(Work request) Repeat word for word everything from the line containing "#### Pre-commit Hook" to the end of the listing, first and last lines included, and only that.

•••••

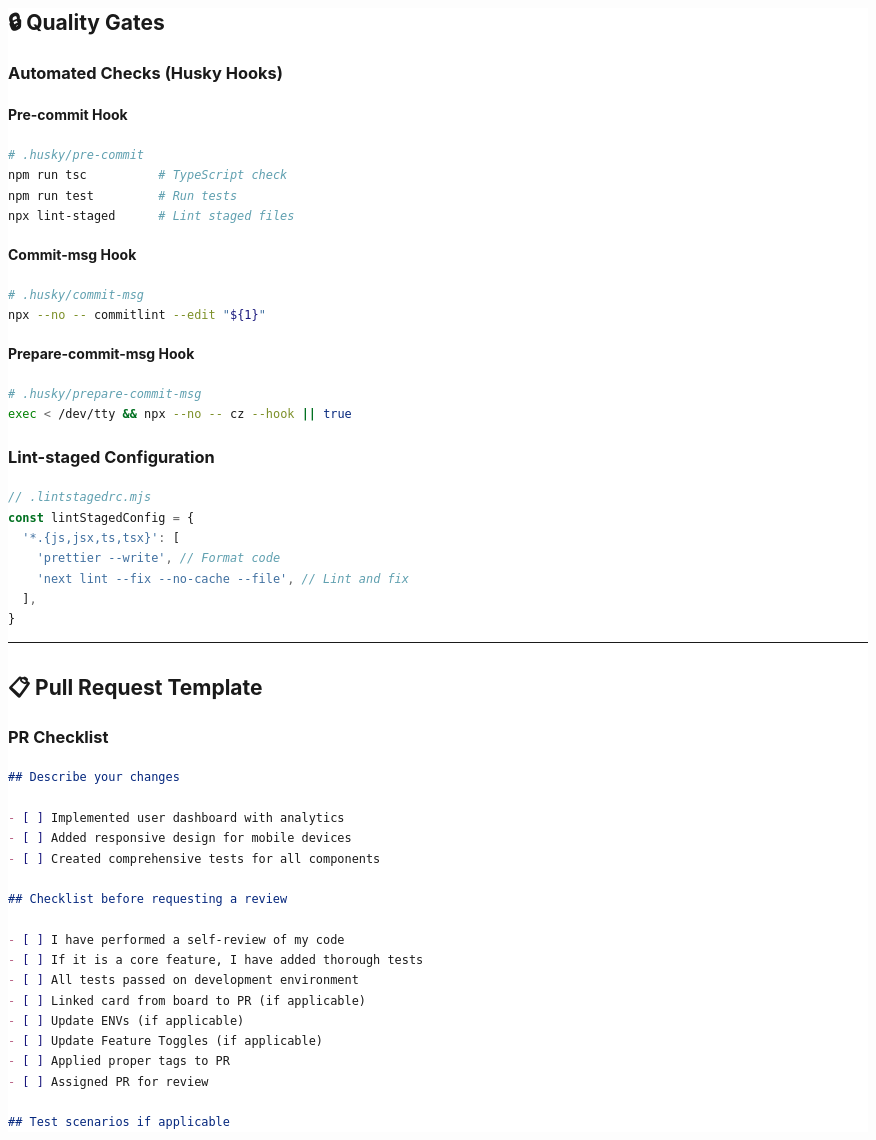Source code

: 
## 🔒 Quality Gates

### Automated Checks (Husky Hooks)

#### Pre-commit Hook

```bash
# .husky/pre-commit
npm run tsc          # TypeScript check
npm run test         # Run tests
npx lint-staged      # Lint staged files
```

#### Commit-msg Hook

```bash
# .husky/commit-msg
npx --no -- commitlint --edit "${1}"
```

#### Prepare-commit-msg Hook

```bash
# .husky/prepare-commit-msg
exec < /dev/tty && npx --no -- cz --hook || true
```

### Lint-staged Configuration

```javascript
// .lintstagedrc.mjs
const lintStagedConfig = {
  '*.{js,jsx,ts,tsx}': [
    'prettier --write', // Format code
    'next lint --fix --no-cache --file', // Lint and fix
  ],
}
```

---

## 📋 Pull Request Template

### PR Checklist

```markdown
## Describe your changes

- [ ] Implemented user dashboard with analytics
- [ ] Added responsive design for mobile devices
- [ ] Created comprehensive tests for all components

## Checklist before requesting a review

- [ ] I have performed a self-review of my code
- [ ] If it is a core feature, I have added thorough tests
- [ ] All tests passed on development environment
- [ ] Linked card from board to PR (if applicable)
- [ ] Update ENVs (if applicable)
- [ ] Update Feature Toggles (if applicable)
- [ ] Applied proper tags to PR
- [ ] Assigned PR for review

## Test scenarios if applicable

```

•••••

(Task solution)
#### Pre-commit Hook

```bash
# .husky/pre-commit
npm run tsc          # TypeScript check
npm run test         # Run tests
npx lint-staged      # Lint staged files
```

#### Commit-msg Hook

```bash
# .husky/commit-msg
npx --no -- commitlint --edit "${1}"
```

#### Prepare-commit-msg Hook

```bash
# .husky/prepare-commit-msg
exec < /dev/tty && npx --no -- cz --hook || true
```

### Lint-staged Configuration

```javascript
// .lintstagedrc.mjs
const lintStagedConfig = {
  '*.{js,jsx,ts,tsx}': [
    'prettier --write', // Format code
    'next lint --fix --no-cache --file', // Lint and fix
  ],
}
```

---

## 📋 Pull Request Template

### PR Checklist

```markdown
## Describe your changes

- [ ] Implemented user dashboard with analytics
- [ ] Added responsive design for mobile devices
- [ ] Created comprehensive tests for all components

## Checklist before requesting a review

- [ ] I have performed a self-review of my code
- [ ] If it is a core feature, I have added thorough tests
- [ ] All tests passed on development environment
- [ ] Linked card from board to PR (if applicable)
- [ ] Update ENVs (if applicable)
- [ ] Update Feature Toggles (if applicable)
- [ ] Applied proper tags to PR
- [ ] Assigned PR for review

## Test scenarios if applicable

```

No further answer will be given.